Overall, the results provide significant new evidence that viral persistence is associated with Long COVID and that the quantity of virus remaining in tissues is associated with the risk of developing Long COVID. It is important to emphasize that the researchers studied patients with mild COVID-19 disease. These were not patients with severe symptoms or who died or who were hospitalized for COVID-19.
Despite having mild COVID-19 and an overall complete vaccination rate of 83 percent, 34 percent of patients developed Long COVID.
The study design addresses many limitations of prior studies, especially that most prior studies were conducted on autopsy specimens from patients who died from COVID-19. The prior studies that did include living patients recovered virus from respiratory and stomach specimens and thus were not able to look at the diverse array of solid organ specimens that this study examined.
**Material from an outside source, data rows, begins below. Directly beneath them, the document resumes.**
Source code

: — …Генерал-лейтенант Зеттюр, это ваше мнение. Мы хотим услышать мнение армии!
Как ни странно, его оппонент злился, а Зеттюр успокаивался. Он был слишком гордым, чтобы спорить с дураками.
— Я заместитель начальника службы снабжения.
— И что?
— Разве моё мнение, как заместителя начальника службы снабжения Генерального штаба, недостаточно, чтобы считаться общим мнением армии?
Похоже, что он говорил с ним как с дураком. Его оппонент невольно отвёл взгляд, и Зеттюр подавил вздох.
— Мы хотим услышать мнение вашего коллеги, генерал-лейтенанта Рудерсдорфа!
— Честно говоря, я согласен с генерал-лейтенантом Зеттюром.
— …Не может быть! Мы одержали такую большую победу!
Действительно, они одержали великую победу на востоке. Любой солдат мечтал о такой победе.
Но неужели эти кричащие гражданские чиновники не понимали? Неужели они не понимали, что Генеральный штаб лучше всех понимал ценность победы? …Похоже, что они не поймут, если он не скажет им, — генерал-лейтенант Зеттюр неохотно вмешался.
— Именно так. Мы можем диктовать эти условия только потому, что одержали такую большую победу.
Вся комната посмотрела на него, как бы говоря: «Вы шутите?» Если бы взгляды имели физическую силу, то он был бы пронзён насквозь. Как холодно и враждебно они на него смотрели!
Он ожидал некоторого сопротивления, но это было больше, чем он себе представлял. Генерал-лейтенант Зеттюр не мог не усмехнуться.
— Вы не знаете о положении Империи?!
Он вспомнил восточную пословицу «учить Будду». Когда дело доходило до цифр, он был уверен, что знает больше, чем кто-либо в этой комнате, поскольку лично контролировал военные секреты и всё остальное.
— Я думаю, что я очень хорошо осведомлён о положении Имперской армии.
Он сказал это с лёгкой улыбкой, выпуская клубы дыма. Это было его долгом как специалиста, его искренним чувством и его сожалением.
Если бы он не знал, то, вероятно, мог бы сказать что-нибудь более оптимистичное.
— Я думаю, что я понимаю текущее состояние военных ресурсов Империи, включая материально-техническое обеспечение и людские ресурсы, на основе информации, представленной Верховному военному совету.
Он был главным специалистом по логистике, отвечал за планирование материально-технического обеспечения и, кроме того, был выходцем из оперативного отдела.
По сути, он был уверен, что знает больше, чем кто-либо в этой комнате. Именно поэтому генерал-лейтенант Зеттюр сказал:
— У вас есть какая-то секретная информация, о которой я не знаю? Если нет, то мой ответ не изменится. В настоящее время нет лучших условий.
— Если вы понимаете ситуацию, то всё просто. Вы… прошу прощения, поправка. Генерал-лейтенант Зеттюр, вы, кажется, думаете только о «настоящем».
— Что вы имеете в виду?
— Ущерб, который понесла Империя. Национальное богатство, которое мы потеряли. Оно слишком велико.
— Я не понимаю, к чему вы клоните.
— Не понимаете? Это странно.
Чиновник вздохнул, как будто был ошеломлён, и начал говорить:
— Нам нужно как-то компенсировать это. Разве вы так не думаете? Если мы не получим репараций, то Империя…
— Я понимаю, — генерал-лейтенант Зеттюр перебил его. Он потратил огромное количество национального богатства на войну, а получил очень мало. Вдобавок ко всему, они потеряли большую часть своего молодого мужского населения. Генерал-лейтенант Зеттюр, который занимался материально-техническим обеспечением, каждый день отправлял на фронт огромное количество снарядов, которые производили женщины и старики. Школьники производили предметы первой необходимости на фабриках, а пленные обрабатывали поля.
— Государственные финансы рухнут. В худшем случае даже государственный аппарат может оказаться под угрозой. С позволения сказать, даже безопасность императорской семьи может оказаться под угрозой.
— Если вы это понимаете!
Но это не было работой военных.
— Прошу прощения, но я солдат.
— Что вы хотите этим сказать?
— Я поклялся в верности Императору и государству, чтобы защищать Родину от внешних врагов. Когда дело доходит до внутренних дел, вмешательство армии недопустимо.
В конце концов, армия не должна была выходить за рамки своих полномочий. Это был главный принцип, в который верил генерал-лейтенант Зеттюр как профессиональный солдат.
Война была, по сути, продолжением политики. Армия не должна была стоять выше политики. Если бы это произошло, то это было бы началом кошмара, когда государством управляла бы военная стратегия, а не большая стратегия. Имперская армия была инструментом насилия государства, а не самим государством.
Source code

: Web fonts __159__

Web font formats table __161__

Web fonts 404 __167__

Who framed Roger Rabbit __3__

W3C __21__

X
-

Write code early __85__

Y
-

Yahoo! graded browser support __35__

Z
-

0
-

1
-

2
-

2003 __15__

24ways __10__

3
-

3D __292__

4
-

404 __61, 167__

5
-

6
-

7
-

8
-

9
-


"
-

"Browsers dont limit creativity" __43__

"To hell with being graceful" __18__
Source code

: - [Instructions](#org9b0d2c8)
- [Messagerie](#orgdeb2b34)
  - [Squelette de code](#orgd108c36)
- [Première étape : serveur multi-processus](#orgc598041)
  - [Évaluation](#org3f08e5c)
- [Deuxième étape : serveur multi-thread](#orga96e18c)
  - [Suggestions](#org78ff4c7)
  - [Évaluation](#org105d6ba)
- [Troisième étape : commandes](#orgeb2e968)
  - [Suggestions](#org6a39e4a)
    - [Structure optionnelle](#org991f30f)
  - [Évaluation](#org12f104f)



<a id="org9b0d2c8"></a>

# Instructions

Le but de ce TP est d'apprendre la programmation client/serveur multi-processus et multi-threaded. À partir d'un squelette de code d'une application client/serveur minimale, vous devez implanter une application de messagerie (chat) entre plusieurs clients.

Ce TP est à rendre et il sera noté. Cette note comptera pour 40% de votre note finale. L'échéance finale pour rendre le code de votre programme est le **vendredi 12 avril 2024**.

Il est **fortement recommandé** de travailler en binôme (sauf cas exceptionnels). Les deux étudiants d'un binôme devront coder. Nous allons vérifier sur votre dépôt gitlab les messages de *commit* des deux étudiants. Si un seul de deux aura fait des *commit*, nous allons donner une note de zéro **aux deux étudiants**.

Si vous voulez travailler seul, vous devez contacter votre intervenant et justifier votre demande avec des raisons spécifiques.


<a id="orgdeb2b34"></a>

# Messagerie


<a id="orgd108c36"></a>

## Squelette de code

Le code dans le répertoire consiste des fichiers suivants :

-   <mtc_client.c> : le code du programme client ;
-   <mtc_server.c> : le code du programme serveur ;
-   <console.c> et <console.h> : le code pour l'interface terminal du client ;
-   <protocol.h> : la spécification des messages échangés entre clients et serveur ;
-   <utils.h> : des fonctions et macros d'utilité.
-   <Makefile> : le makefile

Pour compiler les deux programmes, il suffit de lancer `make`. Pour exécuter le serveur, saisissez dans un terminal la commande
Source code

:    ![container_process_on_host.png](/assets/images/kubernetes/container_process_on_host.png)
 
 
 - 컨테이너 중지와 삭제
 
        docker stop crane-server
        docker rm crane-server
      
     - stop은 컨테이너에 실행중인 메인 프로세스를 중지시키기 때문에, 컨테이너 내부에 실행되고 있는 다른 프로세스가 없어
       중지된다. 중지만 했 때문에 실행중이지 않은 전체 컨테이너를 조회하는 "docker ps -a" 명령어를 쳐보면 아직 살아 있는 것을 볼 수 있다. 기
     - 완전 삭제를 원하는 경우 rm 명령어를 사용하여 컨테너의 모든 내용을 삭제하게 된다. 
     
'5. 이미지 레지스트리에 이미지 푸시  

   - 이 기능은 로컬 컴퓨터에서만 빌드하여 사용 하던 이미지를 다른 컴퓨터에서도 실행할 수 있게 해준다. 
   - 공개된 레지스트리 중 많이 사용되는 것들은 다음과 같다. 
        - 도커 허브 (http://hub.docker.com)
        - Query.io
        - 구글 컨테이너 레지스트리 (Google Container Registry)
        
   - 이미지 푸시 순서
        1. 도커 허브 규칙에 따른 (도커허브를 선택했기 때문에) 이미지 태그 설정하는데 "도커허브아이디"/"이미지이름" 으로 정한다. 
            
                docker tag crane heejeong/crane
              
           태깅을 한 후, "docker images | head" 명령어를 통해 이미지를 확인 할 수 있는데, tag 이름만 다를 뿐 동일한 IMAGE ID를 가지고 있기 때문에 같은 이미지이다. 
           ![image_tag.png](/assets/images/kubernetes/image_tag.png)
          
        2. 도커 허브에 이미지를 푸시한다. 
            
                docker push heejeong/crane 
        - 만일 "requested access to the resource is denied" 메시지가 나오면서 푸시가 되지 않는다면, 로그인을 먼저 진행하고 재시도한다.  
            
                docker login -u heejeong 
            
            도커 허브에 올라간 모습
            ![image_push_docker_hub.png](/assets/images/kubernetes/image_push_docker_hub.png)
The study was also able to address prior conjectures on blood disorders as well as identify potential mechanisms of how viral persistence leads to Long COVID symptoms. The mechanism appears to be disruption of host cell functions, although future research is needed to confirm this finding.
The study confirms the dangerousness of the SARS-CoV-2 virus and thus the criminality of the ruling class who made a conscious, deliberate decision to let the virus spread indiscriminately throughout the entire human population. The dereliction of duty to protect the public’s health by implementing well-known public health best practices developed over centuries is inexcusable.
It serves as further confirmation that capitalism is inconsistent with protecting human health and even survival in the face of the current COVID-19 pandemic and the increasing threat of future pandemics. Even now, the H5N1 avian influenza virus has adapted to multiple mammal species including cows, dolphins, sea lions, seals, minks, grizzly bears, coyotes, and red foxes. And yet the Centers for Disease Control is hardly taking seriously the threat of adaptation to humans with human-to-human transmission.
The working class must replace capitalism with a socialist program that prioritizes human health and needs over private profit. Otherwise, humanity will remain highly vulnerable to the ravages of pandemic viruses such as SARS-CoV-2 and emerging threats such as H5N1.